PET/CT-based radiomics model tailors treatment for lung cancer patients
A new deep learning model based on PET/CT data can help determine what type of treatment will be most beneficial for patients with a common type of lung cancer.
Moffitt Cancer Center researchers used radiomic information from non-small cell lung cancer patients treated at one of four Chinese hospitals to create and test its model. It utilizes the F-18 radiotracer to pinpoint abnormal glucose metabolism and more accurately define tumors, they explained Friday in Nature Communications.
After testing, the technique accurately identified those with the epidermal growth factor receptor, a common mutation in patients with this type of lung cancer, Wei Mu, PhD, a postdoctoral fellow in Moffitt’s Cancer Physiology Department said.
"Prior studies have utilized radiomics as a noninvasive approach to predict EGFR mutation," Mu, first author of the study, added in a statement on Friday. "However, compared to other studies, our analysis yielded among the highest accuracy to predict EGFR and had many advantages, including training, validating and testing the deep learning score with multiple cohorts from four institutions, which increased its generalizability."
Essentially, the deep learning radiomics model classifies patients’ receptor status by generating an EGFR score. And after validating these grades on individuals from two other institutions, Mu et al. believe it can be used to determine treatment options. Those with the EGFR mutation respond better to tyrosine kinase inhibitor treatment compared to immune checkpoint inhibitors, they noted.

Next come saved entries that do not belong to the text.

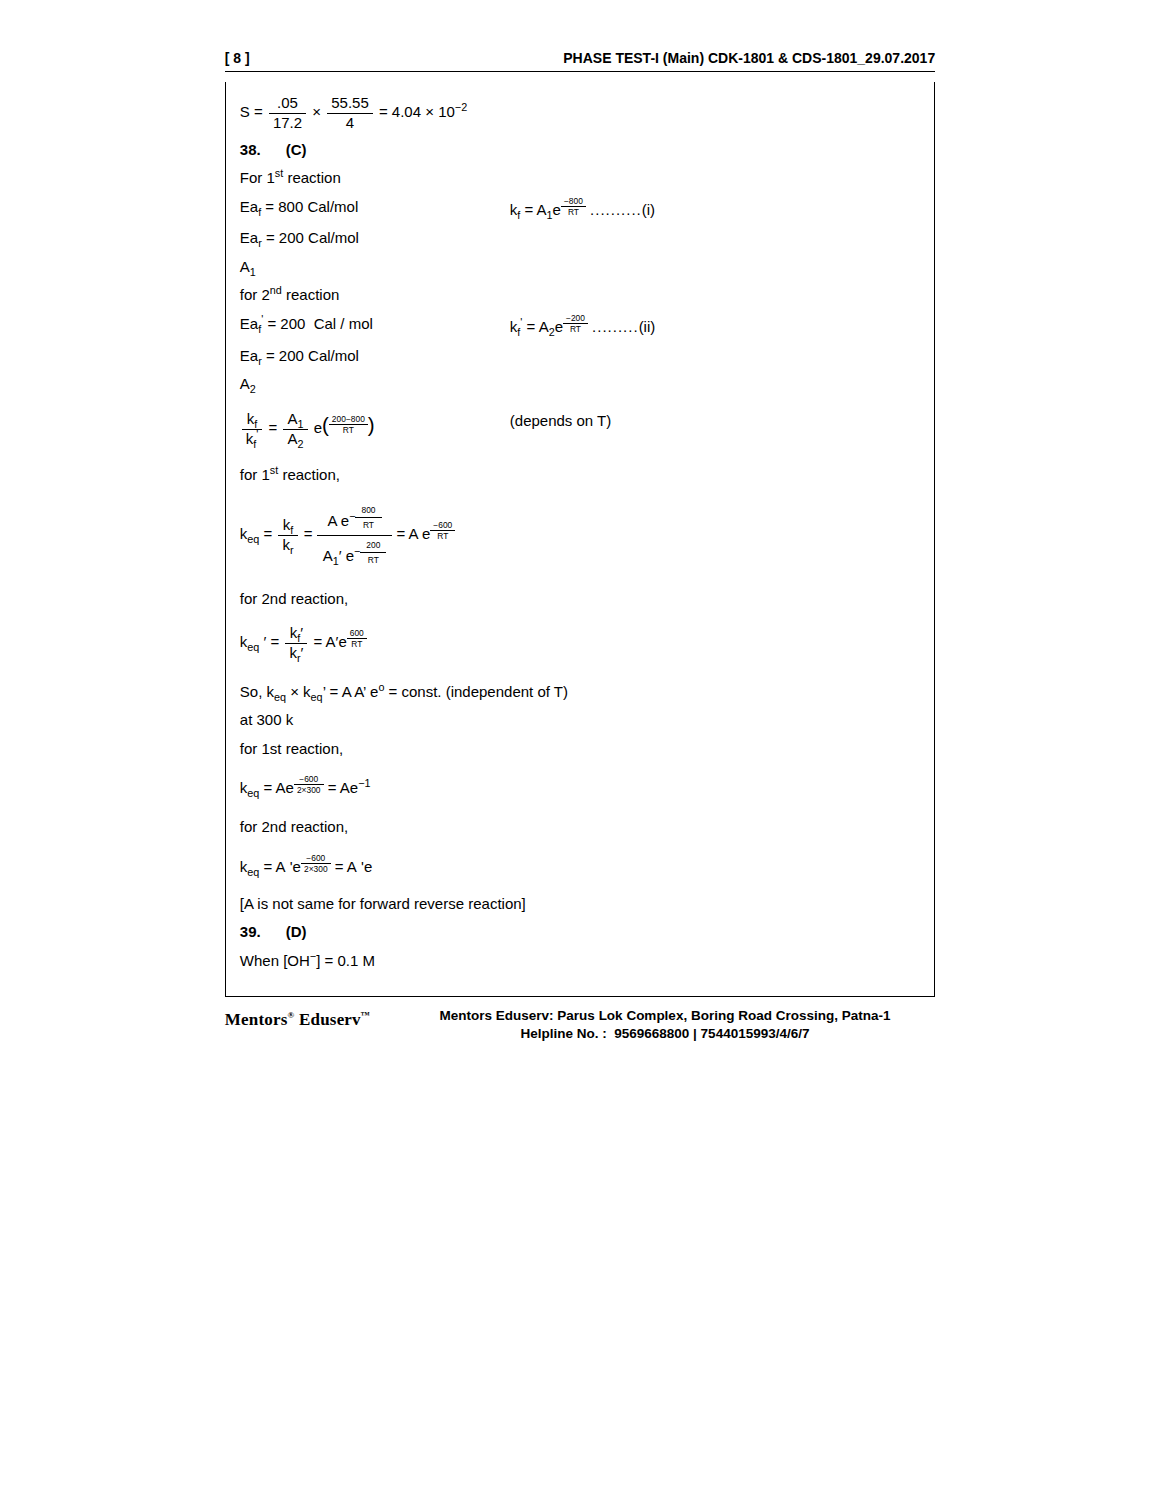[ 8 ]
PHASE TEST-I (Main) CDK-1801 & CDS-1801_29.07.2017
S = .0517.2 × 55.554 = 4.04 × 10−2
38.
(C)
For 1st reaction
Eaf = 800 Cal/mol
kf = A1e−800 RT ..........(i)
Ear = 200 Cal/mol
A1
for 2nd reaction
Eaf' = 200 Cal / mol
kf' = A2e−200 RT .........(ii)
Ear = 200 Cal/mol
A2
kf kf' = A1 A2 e(200−800 RT)
(depends on T)
for 1st reaction,
keq = kf kr = A e−800 RT A1′ e−200 RT = A e−600 RT
for 2nd reaction,
keq ′ = kf′kr′ = A′e600 RT
So, keq × keq’ = A A’ eo = const. (independent of T)
at 300 k
for 1st reaction,
keq = Ae−6002×300 = Ae−1
for 2nd reaction,
keq = A 'e−6002×300 = A 'e
[A is not same for forward reverse reaction]
39.
(D)
When [OH−] = 0.1 M
Mentors® Eduserv™
Mentors Eduserv: Parus Lok Complex, Boring Road Crossing, Patna-1
Helpline No. : 9569668800 | 7544015993/4/6/7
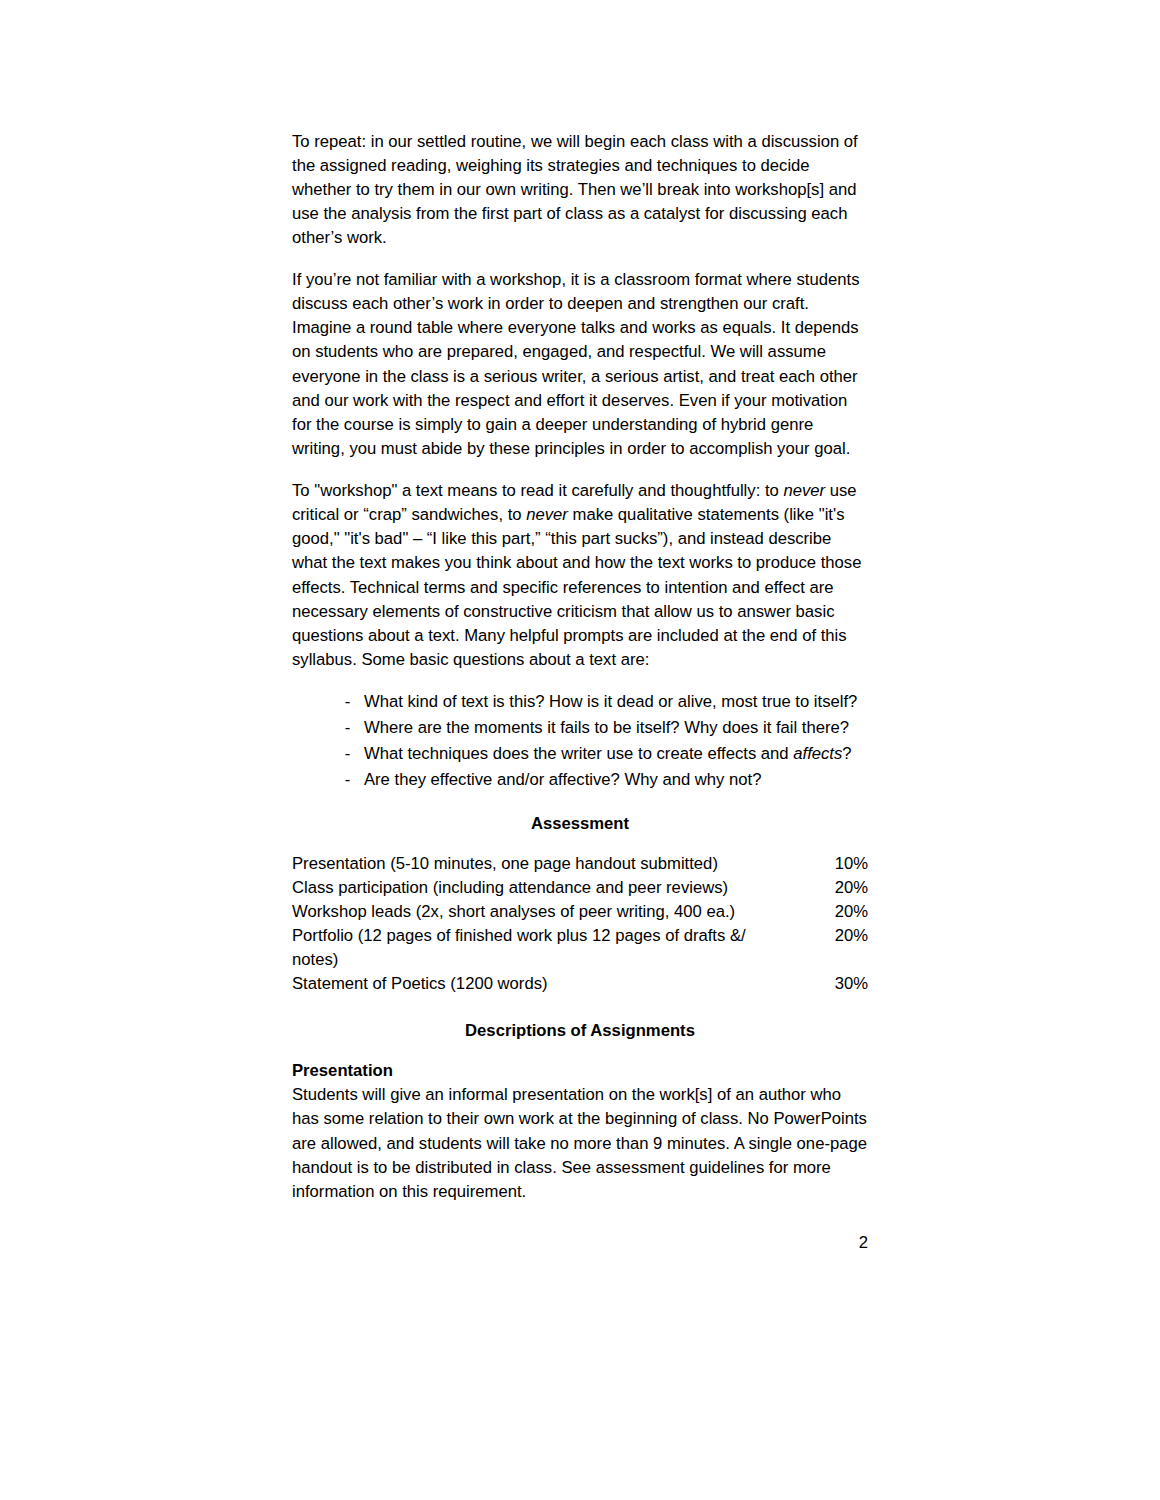To repeat: in our settled routine, we will begin each class with a discussion of the assigned reading, weighing its strategies and techniques to decide whether to try them in our own writing. Then we’ll break into workshop[s] and use the analysis from the first part of class as a catalyst for discussing each other’s work.
If you’re not familiar with a workshop, it is a classroom format where students discuss each other’s work in order to deepen and strengthen our craft. Imagine a round table where everyone talks and works as equals. It depends on students who are prepared, engaged, and respectful. We will assume everyone in the class is a serious writer, a serious artist, and treat each other and our work with the respect and effort it deserves. Even if your motivation for the course is simply to gain a deeper understanding of hybrid genre writing, you must abide by these principles in order to accomplish your goal.
To "workshop" a text means to read it carefully and thoughtfully: to never use critical or “crap” sandwiches, to never make qualitative statements (like "it's good," "it's bad" – “I like this part,” “this part sucks”), and instead describe what the text makes you think about and how the text works to produce those effects. Technical terms and specific references to intention and effect are necessary elements of constructive criticism that allow us to answer basic questions about a text. Many helpful prompts are included at the end of this syllabus. Some basic questions about a text are:
What kind of text is this? How is it dead or alive, most true to itself?
Where are the moments it fails to be itself? Why does it fail there?
What techniques does the writer use to create effects and affects?
Are they effective and/or affective? Why and why not?
Assessment
| Presentation (5-10 minutes, one page handout submitted) | 10% |
| Class participation (including attendance and peer reviews) | 20% |
| Workshop leads (2x, short analyses of peer writing, 400 ea.) | 20% |
| Portfolio (12 pages of finished work plus 12 pages of drafts &/ notes) | 20% |
| Statement of Poetics (1200 words) | 30% |
Descriptions of Assignments
Presentation
Students will give an informal presentation on the work[s] of an author who has some relation to their own work at the beginning of class. No PowerPoints are allowed, and students will take no more than 9 minutes. A single one-page handout is to be distributed in class. See assessment guidelines for more information on this requirement.
2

"We found that the EGFR deep learning score was positively associated with longer progression-free survival in patients treated with tyrosine kinase inhibitors, and negatively associated with durable clinical benefit and longer progression-free survival in patients being treated with immune checkpoint inhibitor immunotherapy," Robert Gillies, PhD, chair of the Cancer Physiology Department explained.
Next up, the researchers plan to complete additional studies to gauge if their model can be used as a clinical decision support tool for additional treatments.